[Transcribed page text]
* * * *

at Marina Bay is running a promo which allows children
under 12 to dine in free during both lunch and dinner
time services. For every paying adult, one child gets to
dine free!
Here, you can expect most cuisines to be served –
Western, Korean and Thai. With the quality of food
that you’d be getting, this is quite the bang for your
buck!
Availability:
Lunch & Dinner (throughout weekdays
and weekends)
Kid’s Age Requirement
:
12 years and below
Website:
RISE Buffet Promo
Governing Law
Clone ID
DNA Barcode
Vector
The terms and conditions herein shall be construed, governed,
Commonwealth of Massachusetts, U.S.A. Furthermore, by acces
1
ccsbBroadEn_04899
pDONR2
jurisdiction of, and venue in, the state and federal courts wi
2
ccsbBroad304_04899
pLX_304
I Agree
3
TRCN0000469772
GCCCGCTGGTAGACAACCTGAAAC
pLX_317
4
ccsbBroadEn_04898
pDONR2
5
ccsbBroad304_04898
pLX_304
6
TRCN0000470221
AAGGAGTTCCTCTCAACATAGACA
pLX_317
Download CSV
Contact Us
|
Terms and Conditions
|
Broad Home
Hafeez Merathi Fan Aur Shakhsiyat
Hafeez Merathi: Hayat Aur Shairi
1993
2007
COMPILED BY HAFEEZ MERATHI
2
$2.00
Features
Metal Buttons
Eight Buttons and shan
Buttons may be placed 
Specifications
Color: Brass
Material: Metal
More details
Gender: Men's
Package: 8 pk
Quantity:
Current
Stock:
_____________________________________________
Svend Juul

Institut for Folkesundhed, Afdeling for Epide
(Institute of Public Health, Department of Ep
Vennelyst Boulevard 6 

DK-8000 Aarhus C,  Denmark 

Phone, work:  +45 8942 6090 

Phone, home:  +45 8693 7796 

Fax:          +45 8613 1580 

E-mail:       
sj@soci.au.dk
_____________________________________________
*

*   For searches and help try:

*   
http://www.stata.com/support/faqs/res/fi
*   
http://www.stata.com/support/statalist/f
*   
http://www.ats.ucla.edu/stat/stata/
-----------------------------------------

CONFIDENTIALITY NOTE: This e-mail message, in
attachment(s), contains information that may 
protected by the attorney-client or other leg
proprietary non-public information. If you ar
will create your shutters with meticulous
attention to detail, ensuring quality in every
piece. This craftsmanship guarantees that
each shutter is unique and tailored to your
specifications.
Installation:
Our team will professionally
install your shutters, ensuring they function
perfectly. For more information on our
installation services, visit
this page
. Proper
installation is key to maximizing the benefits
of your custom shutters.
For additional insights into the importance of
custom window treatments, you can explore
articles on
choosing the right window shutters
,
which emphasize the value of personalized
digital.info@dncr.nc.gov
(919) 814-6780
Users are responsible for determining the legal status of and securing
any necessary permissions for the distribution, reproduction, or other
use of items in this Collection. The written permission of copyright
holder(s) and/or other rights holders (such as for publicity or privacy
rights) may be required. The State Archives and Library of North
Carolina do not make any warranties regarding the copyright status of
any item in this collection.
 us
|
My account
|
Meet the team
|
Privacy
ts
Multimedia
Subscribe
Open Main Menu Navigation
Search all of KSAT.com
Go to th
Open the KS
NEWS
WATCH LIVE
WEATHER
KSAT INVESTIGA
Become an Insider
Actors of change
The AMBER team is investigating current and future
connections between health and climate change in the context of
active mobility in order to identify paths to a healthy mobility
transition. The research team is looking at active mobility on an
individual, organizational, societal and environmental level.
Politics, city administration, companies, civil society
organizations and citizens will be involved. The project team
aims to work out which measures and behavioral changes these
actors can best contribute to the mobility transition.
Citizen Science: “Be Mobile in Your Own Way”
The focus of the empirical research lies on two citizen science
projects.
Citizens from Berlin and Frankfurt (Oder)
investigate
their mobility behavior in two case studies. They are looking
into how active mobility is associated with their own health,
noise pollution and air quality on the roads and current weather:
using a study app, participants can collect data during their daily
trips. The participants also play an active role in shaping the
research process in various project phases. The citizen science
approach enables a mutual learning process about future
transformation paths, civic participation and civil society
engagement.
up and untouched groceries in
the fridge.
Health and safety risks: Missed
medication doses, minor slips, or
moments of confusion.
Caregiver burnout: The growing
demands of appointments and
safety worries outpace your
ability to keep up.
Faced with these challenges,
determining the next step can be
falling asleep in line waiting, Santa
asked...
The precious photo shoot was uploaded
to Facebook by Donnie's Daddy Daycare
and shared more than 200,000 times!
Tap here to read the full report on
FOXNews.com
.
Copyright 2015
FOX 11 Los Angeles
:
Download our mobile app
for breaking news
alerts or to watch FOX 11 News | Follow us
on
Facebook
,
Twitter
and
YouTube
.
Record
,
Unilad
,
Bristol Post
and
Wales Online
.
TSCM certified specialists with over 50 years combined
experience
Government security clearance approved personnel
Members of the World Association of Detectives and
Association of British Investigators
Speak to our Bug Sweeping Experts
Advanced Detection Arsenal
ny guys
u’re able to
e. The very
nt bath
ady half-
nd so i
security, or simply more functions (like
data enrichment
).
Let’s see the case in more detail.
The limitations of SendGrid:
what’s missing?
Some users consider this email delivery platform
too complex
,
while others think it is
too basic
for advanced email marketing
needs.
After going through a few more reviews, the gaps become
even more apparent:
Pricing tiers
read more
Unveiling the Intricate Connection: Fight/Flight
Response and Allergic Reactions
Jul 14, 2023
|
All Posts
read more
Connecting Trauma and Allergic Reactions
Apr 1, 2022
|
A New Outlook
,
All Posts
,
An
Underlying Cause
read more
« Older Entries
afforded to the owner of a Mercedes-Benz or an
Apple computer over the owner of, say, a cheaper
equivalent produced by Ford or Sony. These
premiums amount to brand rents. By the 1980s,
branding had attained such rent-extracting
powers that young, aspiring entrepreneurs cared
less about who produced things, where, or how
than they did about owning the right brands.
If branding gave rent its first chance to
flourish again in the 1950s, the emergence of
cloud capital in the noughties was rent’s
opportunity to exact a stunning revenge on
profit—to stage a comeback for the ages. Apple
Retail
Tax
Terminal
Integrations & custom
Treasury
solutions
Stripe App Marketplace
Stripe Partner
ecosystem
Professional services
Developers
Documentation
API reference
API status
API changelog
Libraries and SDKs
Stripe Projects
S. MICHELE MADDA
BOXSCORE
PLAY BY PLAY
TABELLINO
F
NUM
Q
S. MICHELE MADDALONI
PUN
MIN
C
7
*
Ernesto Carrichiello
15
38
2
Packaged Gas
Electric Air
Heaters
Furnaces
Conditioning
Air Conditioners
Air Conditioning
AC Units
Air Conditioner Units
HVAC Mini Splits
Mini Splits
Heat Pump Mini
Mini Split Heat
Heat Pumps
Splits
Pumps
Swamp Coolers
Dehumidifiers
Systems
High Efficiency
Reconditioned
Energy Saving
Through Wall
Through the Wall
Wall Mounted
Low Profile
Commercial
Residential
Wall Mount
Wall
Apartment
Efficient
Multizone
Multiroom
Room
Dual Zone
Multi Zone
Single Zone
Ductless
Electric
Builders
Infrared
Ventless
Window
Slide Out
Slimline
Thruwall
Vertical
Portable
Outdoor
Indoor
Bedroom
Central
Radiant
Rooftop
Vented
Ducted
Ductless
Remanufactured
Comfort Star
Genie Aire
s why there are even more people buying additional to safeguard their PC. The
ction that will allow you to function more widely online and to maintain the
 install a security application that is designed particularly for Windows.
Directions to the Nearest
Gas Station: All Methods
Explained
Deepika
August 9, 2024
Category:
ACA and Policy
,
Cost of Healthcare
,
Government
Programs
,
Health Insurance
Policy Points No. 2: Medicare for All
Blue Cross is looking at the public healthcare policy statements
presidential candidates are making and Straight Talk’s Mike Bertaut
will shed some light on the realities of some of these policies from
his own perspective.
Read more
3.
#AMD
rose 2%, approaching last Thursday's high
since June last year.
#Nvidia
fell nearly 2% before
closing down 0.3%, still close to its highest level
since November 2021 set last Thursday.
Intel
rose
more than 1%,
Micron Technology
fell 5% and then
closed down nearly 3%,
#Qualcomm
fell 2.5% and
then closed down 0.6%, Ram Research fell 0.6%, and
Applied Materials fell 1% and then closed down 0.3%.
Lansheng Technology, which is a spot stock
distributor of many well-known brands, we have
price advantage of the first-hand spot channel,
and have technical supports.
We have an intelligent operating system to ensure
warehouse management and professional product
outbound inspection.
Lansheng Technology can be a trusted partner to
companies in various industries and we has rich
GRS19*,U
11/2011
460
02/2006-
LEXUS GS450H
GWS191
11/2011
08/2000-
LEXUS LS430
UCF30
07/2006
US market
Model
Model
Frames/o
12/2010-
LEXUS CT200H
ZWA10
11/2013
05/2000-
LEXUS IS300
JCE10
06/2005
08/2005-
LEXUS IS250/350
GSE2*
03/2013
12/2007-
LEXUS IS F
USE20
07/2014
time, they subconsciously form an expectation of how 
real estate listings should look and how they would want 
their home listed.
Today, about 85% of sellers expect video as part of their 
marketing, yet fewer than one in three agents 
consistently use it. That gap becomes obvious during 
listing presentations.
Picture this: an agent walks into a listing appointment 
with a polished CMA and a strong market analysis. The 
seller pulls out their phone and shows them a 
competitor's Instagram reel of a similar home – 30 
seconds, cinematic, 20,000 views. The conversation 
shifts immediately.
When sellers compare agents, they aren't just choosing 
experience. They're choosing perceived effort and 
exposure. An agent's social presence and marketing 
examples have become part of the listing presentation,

* * * *

#### [YOUR TASK]
Change "shutters" to "blinds" in the listing's stretch from the line containing "CONFIDENTIALITY NOTE: This e-mail message, in" through the line containing "Mobile in Your". Return only those lines, with nothing else altered.

#### [OUTPUT BELOW]
CONFIDENTIALITY NOTE: This e-mail message, in
attachment(s), contains information that may 
protected by the attorney-client or other leg
proprietary non-public information. If you ar
will create your blinds with meticulous
attention to detail, ensuring quality in every
piece. This craftsmanship guarantees that
each shutter is unique and tailored to your
specifications.
Installation:
Our team will professionally
install your blinds, ensuring they function
perfectly. For more information on our
installation services, visit
this page
. Proper
installation is key to maximizing the benefits
of your custom blinds.
For additional insights into the importance of
custom window treatments, you can explore
articles on
choosing the right window blinds
,
which emphasize the value of personalized
digital.info@dncr.nc.gov
(919) 814-6780
Users are responsible for determining the legal status of and securing
any necessary permissions for the distribution, reproduction, or other
use of items in this Collection. The written permission of copyright
holder(s) and/or other rights holders (such as for publicity or privacy
rights) may be required. The State Archives and Library of North
Carolina do not make any warranties regarding the copyright status of
any item in this collection.
 us
|
My account
|
Meet the team
|
Privacy
ts
Multimedia
Subscribe
Open Main Menu Navigation
Search all of KSAT.com
Go to th
Open the KS
NEWS
WATCH LIVE
WEATHER
KSAT INVESTIGA
Become an Insider
Actors of change
The AMBER team is investigating current and future
connections between health and climate change in the context of
active mobility in order to identify paths to a healthy mobility
transition. The research team is looking at active mobility on an
individual, organizational, societal and environmental level.
Politics, city administration, companies, civil society
organizations and citizens will be involved. The project team
aims to work out which measures and behavioral changes these
actors can best contribute to the mobility transition.
Citizen Science: “Be Mobile in Your Own Way”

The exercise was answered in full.